*** MATERIAL PROVIDED ***

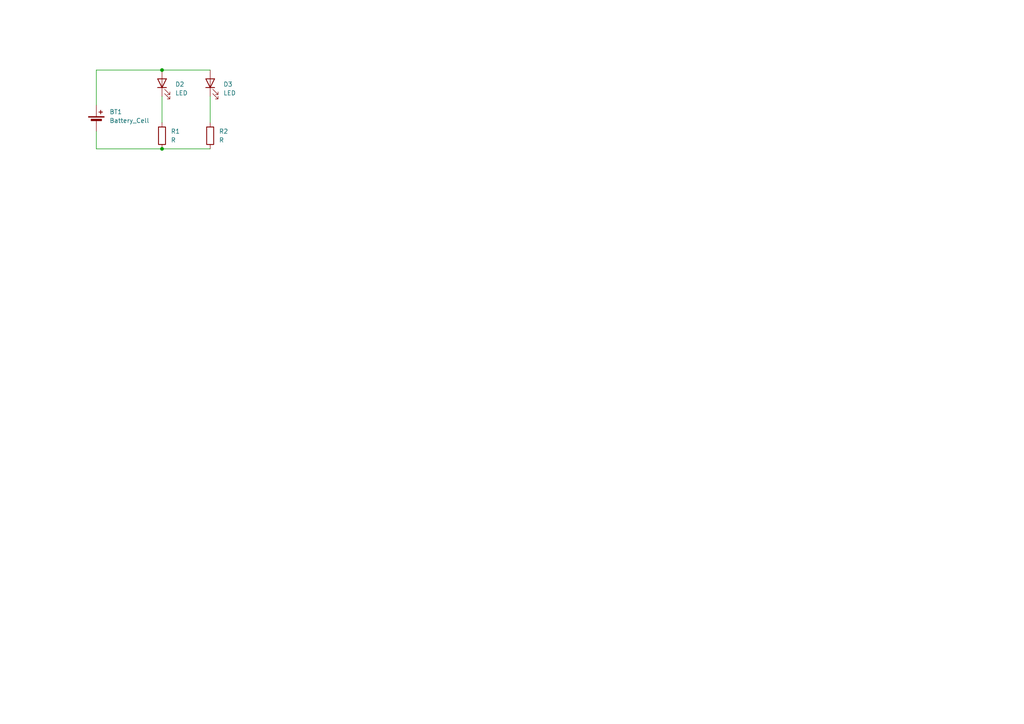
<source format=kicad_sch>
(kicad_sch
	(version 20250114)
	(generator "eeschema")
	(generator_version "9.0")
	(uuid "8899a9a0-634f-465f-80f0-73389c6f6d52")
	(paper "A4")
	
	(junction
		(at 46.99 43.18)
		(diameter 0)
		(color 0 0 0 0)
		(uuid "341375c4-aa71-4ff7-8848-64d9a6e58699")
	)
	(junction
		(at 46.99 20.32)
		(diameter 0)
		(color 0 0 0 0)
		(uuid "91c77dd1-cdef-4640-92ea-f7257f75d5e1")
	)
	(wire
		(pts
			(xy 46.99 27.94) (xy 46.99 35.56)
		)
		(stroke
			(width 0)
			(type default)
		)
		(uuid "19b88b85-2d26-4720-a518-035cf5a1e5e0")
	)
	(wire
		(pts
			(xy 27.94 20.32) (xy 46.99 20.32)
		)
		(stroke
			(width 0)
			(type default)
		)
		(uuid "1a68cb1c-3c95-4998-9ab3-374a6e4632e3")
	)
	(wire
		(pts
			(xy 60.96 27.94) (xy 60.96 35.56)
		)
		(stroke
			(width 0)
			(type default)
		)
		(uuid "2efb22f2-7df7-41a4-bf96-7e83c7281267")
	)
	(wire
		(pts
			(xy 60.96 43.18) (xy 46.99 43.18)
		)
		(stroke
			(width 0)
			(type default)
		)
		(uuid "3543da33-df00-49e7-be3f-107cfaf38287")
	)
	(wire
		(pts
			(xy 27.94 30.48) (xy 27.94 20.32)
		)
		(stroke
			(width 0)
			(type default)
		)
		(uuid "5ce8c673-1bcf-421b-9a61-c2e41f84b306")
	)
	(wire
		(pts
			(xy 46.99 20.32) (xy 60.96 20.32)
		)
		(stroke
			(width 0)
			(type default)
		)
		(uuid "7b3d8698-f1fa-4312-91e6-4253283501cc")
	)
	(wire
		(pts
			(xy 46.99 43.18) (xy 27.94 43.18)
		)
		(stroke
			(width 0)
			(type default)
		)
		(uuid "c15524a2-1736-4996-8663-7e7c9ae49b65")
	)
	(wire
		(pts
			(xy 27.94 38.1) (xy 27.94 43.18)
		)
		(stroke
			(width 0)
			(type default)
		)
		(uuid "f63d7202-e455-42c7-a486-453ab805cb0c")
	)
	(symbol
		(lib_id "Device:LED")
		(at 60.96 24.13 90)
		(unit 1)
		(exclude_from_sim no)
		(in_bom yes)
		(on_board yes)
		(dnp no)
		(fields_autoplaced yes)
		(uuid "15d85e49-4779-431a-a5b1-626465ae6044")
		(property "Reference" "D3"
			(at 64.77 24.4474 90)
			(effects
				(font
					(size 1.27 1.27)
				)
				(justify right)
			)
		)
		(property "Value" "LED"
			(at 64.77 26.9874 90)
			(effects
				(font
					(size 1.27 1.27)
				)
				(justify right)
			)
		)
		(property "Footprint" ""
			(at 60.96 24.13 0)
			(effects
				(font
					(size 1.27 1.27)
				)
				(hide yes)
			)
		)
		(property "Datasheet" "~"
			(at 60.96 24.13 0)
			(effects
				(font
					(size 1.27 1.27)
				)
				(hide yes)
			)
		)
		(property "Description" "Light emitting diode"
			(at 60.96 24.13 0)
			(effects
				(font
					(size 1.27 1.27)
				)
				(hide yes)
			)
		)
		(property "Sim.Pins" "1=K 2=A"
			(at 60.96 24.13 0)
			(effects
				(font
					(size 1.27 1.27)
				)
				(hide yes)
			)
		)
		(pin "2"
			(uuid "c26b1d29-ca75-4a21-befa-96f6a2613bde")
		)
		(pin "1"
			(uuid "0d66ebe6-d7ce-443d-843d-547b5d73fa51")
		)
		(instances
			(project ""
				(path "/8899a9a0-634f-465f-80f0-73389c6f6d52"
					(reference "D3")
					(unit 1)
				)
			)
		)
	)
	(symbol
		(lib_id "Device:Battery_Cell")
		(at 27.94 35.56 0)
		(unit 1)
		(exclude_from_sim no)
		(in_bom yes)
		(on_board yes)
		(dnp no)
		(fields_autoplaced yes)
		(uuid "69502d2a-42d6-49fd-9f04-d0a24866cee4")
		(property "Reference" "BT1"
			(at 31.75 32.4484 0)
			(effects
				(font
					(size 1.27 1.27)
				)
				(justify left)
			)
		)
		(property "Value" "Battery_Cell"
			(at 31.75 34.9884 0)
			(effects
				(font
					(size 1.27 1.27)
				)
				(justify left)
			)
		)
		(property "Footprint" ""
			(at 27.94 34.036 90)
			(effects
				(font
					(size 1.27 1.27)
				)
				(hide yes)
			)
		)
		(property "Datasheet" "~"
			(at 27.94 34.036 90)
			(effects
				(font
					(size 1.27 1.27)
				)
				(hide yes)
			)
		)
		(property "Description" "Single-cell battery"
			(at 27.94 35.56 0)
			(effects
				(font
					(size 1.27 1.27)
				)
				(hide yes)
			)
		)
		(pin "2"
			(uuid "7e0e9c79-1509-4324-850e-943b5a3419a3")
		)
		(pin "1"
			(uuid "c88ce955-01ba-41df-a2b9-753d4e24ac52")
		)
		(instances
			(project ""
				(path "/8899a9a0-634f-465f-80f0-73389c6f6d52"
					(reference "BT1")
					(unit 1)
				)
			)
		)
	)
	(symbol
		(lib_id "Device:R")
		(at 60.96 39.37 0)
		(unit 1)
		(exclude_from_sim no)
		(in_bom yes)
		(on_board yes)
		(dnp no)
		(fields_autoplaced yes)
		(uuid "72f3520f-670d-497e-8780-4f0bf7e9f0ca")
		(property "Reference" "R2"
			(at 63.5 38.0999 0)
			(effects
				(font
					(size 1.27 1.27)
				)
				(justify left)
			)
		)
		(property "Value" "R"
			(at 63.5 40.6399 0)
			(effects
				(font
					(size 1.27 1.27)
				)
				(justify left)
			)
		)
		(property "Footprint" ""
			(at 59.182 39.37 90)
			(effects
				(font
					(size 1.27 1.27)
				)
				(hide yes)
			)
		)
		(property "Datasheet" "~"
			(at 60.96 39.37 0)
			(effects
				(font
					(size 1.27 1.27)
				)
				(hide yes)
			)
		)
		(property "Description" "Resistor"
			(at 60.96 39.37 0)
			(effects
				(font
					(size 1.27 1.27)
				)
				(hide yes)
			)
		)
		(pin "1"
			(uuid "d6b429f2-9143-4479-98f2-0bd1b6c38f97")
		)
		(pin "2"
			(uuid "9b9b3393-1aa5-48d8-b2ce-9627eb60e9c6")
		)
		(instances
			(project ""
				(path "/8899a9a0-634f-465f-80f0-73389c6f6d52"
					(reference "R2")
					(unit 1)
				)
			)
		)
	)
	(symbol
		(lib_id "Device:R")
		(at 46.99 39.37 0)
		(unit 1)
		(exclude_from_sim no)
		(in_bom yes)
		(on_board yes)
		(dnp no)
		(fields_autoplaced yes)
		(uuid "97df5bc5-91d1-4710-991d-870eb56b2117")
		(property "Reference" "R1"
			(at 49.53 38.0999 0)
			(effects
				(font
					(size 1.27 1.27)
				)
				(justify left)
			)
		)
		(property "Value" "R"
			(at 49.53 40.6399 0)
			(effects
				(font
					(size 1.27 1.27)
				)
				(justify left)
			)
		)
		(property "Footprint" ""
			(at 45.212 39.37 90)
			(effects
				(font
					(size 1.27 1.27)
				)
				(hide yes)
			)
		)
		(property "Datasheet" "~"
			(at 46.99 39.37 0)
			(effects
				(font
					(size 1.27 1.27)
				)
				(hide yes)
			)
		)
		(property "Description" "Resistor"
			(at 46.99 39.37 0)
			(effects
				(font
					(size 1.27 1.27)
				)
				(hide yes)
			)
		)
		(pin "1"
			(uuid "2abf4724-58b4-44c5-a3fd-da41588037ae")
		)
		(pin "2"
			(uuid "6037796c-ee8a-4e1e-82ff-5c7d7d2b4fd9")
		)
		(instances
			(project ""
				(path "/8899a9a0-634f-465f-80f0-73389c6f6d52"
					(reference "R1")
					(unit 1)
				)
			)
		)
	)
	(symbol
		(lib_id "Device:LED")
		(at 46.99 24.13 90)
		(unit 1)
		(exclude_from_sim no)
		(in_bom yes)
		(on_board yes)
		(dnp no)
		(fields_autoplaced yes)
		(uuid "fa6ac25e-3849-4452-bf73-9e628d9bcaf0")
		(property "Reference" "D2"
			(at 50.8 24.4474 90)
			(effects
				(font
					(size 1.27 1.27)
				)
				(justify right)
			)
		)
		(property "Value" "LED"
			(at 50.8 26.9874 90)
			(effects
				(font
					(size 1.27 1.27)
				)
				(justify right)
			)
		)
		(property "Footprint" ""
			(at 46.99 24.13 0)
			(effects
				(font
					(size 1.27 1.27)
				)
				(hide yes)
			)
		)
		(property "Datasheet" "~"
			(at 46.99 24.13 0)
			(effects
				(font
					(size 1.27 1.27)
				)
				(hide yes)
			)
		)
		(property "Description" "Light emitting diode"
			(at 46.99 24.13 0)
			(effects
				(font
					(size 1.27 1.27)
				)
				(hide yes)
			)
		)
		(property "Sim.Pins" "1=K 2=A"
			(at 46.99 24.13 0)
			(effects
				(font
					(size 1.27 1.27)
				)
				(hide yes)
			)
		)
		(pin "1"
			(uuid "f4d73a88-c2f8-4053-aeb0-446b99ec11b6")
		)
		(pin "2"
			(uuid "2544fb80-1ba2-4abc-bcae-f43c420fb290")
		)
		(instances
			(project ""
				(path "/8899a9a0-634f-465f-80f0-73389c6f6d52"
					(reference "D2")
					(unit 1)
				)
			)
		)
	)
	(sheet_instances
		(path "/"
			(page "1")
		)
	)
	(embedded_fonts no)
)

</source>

*** End of MATERIAL PROVIDED ***
*** MATERIAL PROVIDED ***

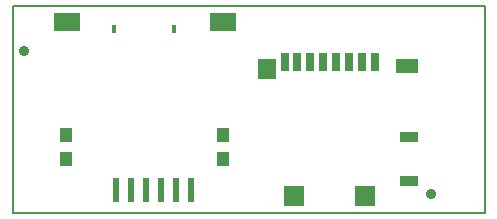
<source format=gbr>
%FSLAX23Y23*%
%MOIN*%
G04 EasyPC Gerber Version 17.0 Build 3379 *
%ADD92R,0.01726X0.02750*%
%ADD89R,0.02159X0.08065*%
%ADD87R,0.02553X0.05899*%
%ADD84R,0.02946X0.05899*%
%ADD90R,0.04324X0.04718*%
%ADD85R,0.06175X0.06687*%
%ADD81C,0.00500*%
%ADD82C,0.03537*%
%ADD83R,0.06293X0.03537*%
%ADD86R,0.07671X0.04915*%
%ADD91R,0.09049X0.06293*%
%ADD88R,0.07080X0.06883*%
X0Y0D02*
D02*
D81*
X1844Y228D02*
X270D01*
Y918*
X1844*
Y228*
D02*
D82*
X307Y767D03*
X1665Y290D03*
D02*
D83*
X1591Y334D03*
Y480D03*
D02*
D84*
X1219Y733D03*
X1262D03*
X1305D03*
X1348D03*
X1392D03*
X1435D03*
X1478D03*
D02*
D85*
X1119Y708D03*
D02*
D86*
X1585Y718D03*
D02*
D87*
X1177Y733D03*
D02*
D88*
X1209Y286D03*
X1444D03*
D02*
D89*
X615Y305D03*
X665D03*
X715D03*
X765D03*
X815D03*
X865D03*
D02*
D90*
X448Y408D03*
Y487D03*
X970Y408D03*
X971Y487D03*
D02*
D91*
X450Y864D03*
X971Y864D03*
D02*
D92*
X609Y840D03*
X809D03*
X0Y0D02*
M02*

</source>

*** End of MATERIAL PROVIDED ***

[WHAT TO DO] Identify how many lines in the entries above include the string "format", then state that number alone.

[EXPECTED OUTPUT] 2